As most planners know, planning is a process rather than a single event, so allowing development to take place in phases, responsive to evolving needs, is more likely to succeed than trying to lay down a comprehensive design as a fait accompli. It also allows time for community input on how the site should be developed.
Of course, it is still not without its challenges, including how to get power and water up into the buildings through the deck, and how to drain waste down from the buildings and streets to waste treatment facilities. We all know that the $21 billion price tag for the deck could well be $42 billion by the time it’s finished. Hopefully, the cost of the decking will be borne by federal dollars rather than by whatever is built on top. (The cost of decking over the Hudson Yards rail tracks meant that the affordable housing that was promised has been dropped from the plan.) But if Mayor Mamdani can secure the $21 billion he is requesting from Trump, there is hope.
One way to reduce the cost of building on the deck is to use mass timber construction. Mass timber replaces traditional steel and concrete construction with wood that is typically laminated to give it strength and achieve longer spans. Mass timber is lighter, cheaper, and more sustainable than traditional steel and concrete, since the latter requires significant energy to produce. The technology of mass timber has developed rapidly over the past decade so that taller buildings are possible.
For example, Portland, Oregon’s Julia West House is a 12-story mass timber apartment building.
Julia West House rendering via Holst Architecture.
Julia West House, structural section perspective, via Holst Architecture.
Somewhat counterintuitively, wood is not ruled out due to fire risk because the outer layer of wood columns and beams chars quickly, and that charred layer protects the core of the wood long enough to evacuate the building. Steel, on the other hand, buckles quickly in a fire and has to be covered in fire-resistant material.
There are other advantages to mass timber. While steel and concrete prices continue to rise, there is a plentiful stock of white pine in New York State that can be sustainably harvested for construction. This not only lowers the carbon footprint, but also provides jobs for tree harvesting and for workers in the mass timber mills.

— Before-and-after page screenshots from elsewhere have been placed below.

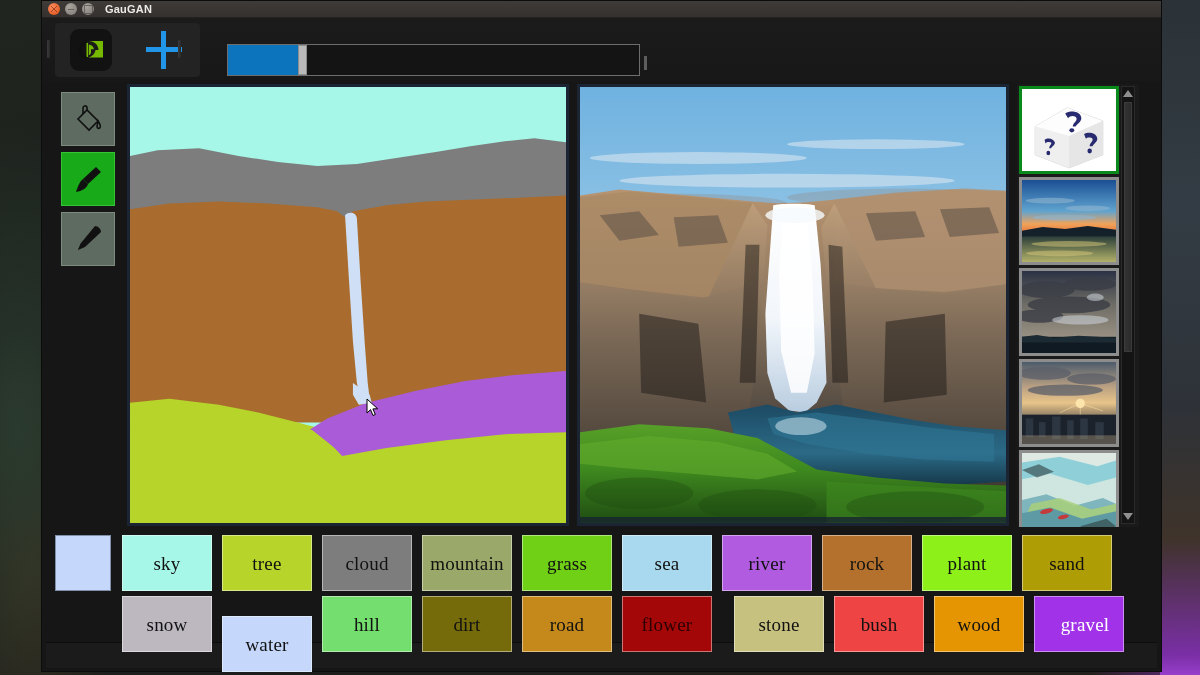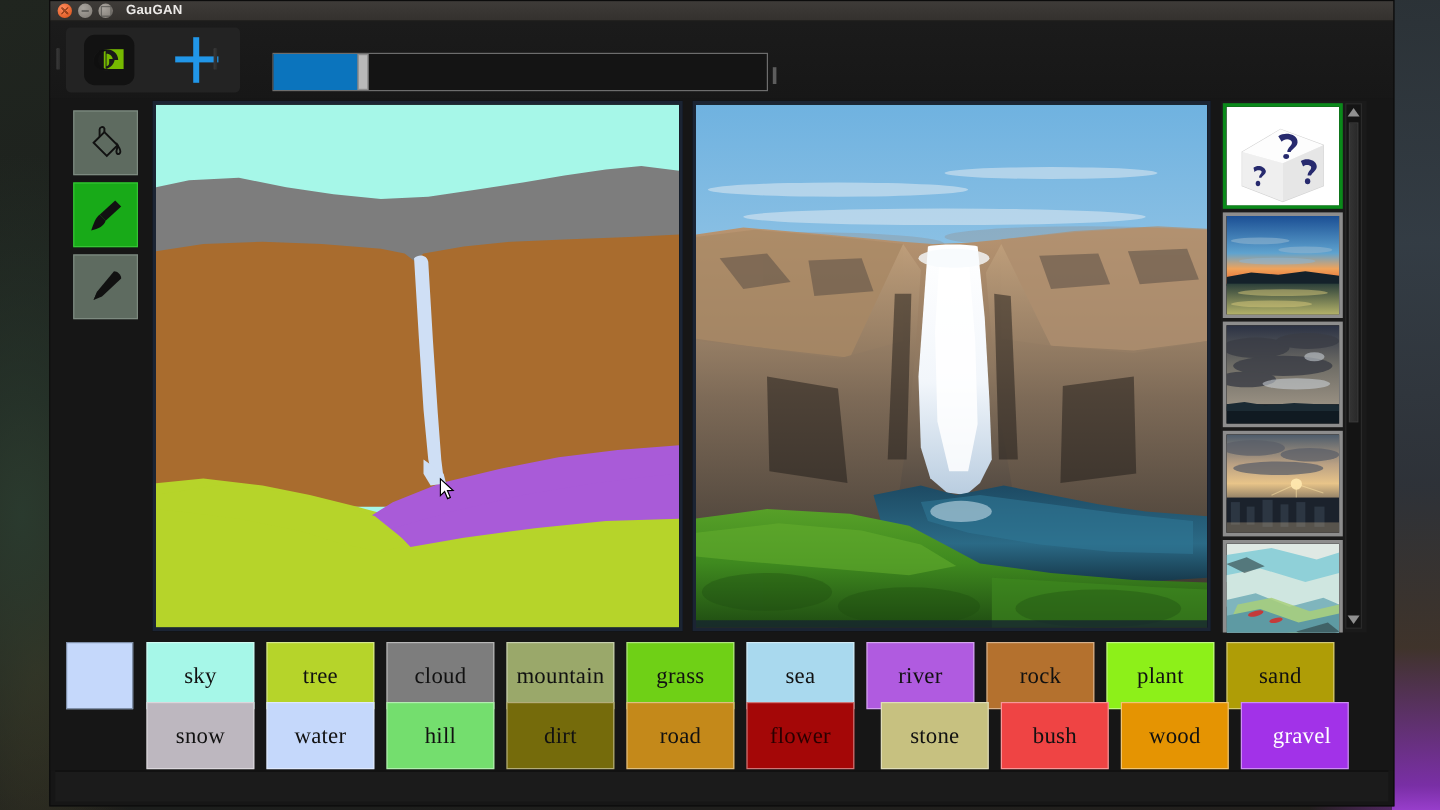--- a/index.html
+++ b/index.html
@@ -165,21 +165,21 @@
   #palette {
     position: absolute; left: 0; right: 0; top: 450px; height: 168px;
     padding-left: 13px;
   }
   #cur-color {
     position: absolute; left: 13px; top: 3px; width: 56px; height: 56px;
     background: #c5d8fb; border: 1px solid #7f8fa8;
   }
   .pal-row { position: absolute; left: 80px; display: flex; gap: 10px; }
   #pal-row-1 { top: 3px; }
-  #pal-row-2 { top: 53px; }
+  #pal-row-2 { top: 64px; }
   .sw {
     width: 90px; height: 56px;
     border: 1px solid rgba(255,255,255,.45);
     display: flex; align-items: center; justify-content: center;
     font-family: "Liberation Serif", serif; font-size: 19px; color: #111;
     line-height: 1; letter-spacing: .2px;
   }
 
   
   #statusbar {
@@ -519,21 +519,21 @@
           <div class="sw" style="background: rgb(154, 168, 106); color: rgb(17, 17, 17);">mountain</div>
           <div class="sw" style="background: rgb(111, 208, 22); color: rgb(17, 17, 17);">grass</div>
           <div class="sw" style="background: rgb(169, 217, 238); color: rgb(17, 17, 17);">sea</div>
           <div class="sw" style="background: rgb(176, 91, 224); color: rgb(17, 17, 17);">river</div>
           <div class="sw" style="background: rgb(180, 113, 46); color: rgb(17, 17, 17);">rock</div>
           <div class="sw" style="background: rgb(141, 240, 25); color: rgb(17, 17, 17);">plant</div>
           <div class="sw" style="background: rgb(175, 157, 6); color: rgb(17, 17, 17);">sand</div>
         </div>
       <div class="pal-row" id="pal-row-2">
           <div class="sw" style="background: rgb(189, 183, 191); color: rgb(17, 17, 17);">snow</div>
-          <div class="sw" style="background: rgb(197, 216, 251); color: rgb(17, 17, 17);">water</div>
+          <div class="sw" style="background: rgb(197, 216, 251); color: rgb(17, 17, 17); margin-top: 20px;">water</div>
           <div class="sw" style="background: rgb(116, 222, 110); color: rgb(17, 17, 17);">hill</div>
           <div class="sw" style="background: rgb(117, 107, 11); color: rgb(17, 17, 17);">dirt</div>
           <div class="sw" style="background: rgb(196, 137, 26); color: rgb(17, 17, 17);">road</div>
           <div class="sw" style="background: rgb(164, 7, 7); color: rgb(42, 0, 0);">flower</div>
           <div class="sw" style="background: rgb(199, 193, 128); color: rgb(17, 17, 17); margin-left: 12px;">stone</div>
           <div class="sw" style="background: #ef4444; color: rgb(17, 17, 17);">bush</div>
           <div class="sw" style="background: rgb(229, 148, 2); color: rgb(17, 17, 17);">wood</div>
           <div class="sw" style="background: rgb(162, 50, 232); color: #ffffff; padding-left: 12px;">gravel</div>
         </div>
     </div>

Because mass timber is lighter than steel and concrete, the strength, and thus the cost, of the deck over the rail tracks can be reduced. So perhaps there is hope for this latest plan for Sunnyside Yards. With federal funds to support the cost of the decking, with mass timber construction to reduce the cost of the buildings, and with time to incorporate community input into what is actually built, it might just be the best thing to happen in Queens for a long time.